Visualizing Missing Data
Revisiting a simple skill with some new tricks
Missing Data
Dealing with missing values in data is an inevitability in data science. Finding those missing values and determining what to do with them will make or break any project. At flatiron learning how to find missing values is one of the first methods we learn.
df.isnull.()sum()
This simple line of code is a standard when taking your initial look through your data. It finds all the missing values and returns a sum of all the missing values. This is great, but what if you want to know the more specifics about the missing values? Are there patterns in the missing data? Is there a specific column or row with a disproportionate amount of missing data? In this blog, I will show some code I have been using to help visualize missing values and help analyze the data.
Plot it
The first visualization is super simple. Just plot out the isnull function. Plotting out the missing values this way will help give a quick look at the missing values and how it is distributed throughout the data.
sns.heatmap(series.isnull(),yticklabels = False, cbar = False,cmap = 'tab20c_r')
plt.title('Missing Data: Series')
plt.show()
Here is a heat-map depicting the distribution of missing values in a series of vaccination data. As you can see with just a few simple lines of code there are a lot of missing values. This is a neat trick but what if we want to get a better feel for just how many missing values there are in this visualization.
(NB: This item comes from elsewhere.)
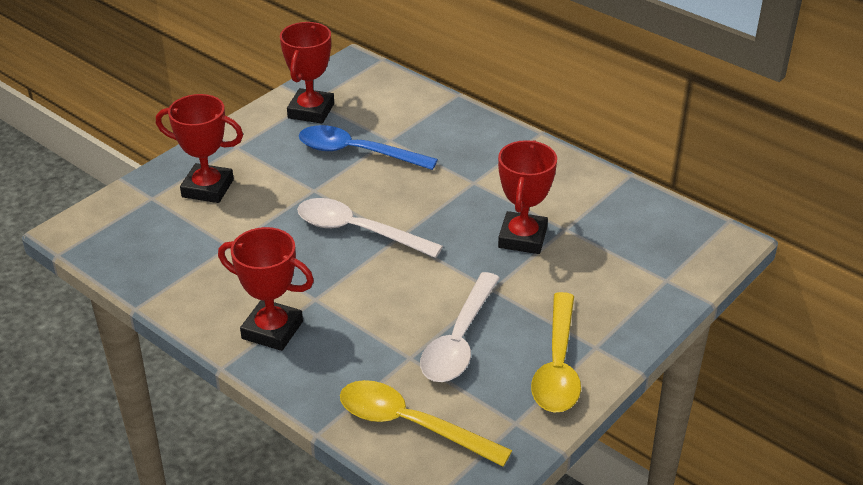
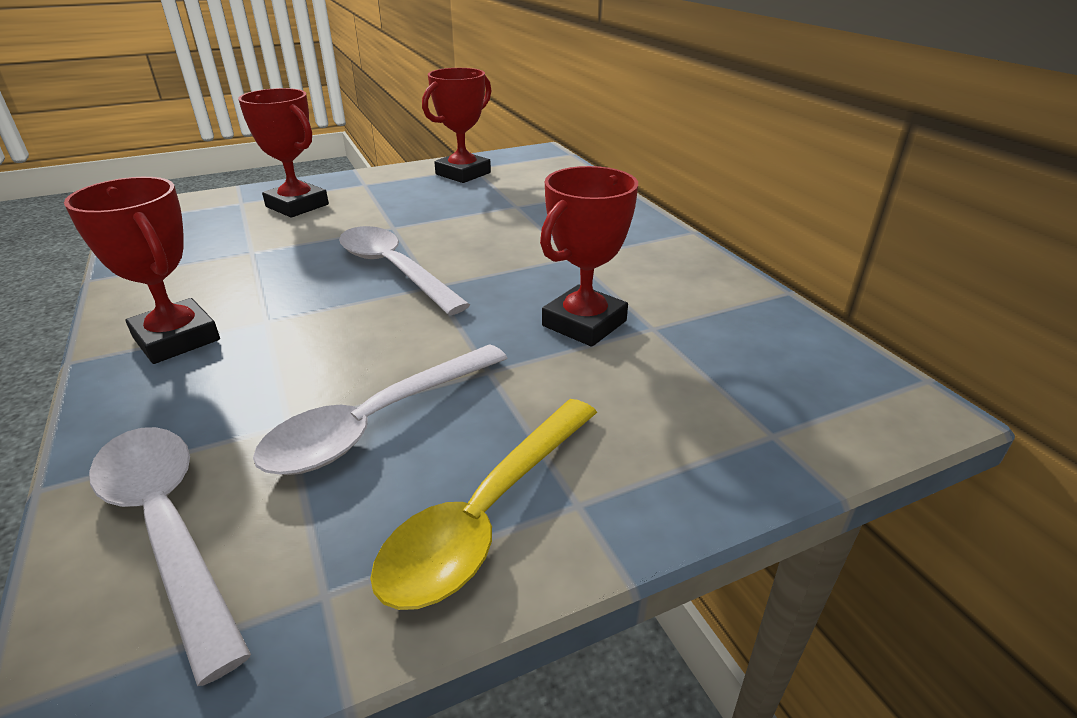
camera: 25 degrees right, 5 degrees down
(356, 152) = (471, 208): blue spoon -> none
(410, 425) = (167, 528): yellow spoon -> white spoon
Quantifying the missing values
The next step is my new favorite method for really seeing just how many missing values there are in your data.
rows = series.shape[0]
null_total = series.isnull().sum()missing_percent = (null_total/rows)*100
missing_percent
With this code you can find the percentage of missing values
Now we can see the percentages of missing data for each column in the dataset. The only downside is that this list isn’t the most interpretable. To create a better visualization, these percentages can be turned into a dataframe
pd.DataFrame(missing_percent ,columns = ["missing_percent"])
Now we have a nice neat table that shows us the percentages of missing values for each column.
These are some simple tricks for some initial data analysis. I hope that you find this code useful. It is most defiantly one of my favorite new coding tricks that I will be using in all future projects.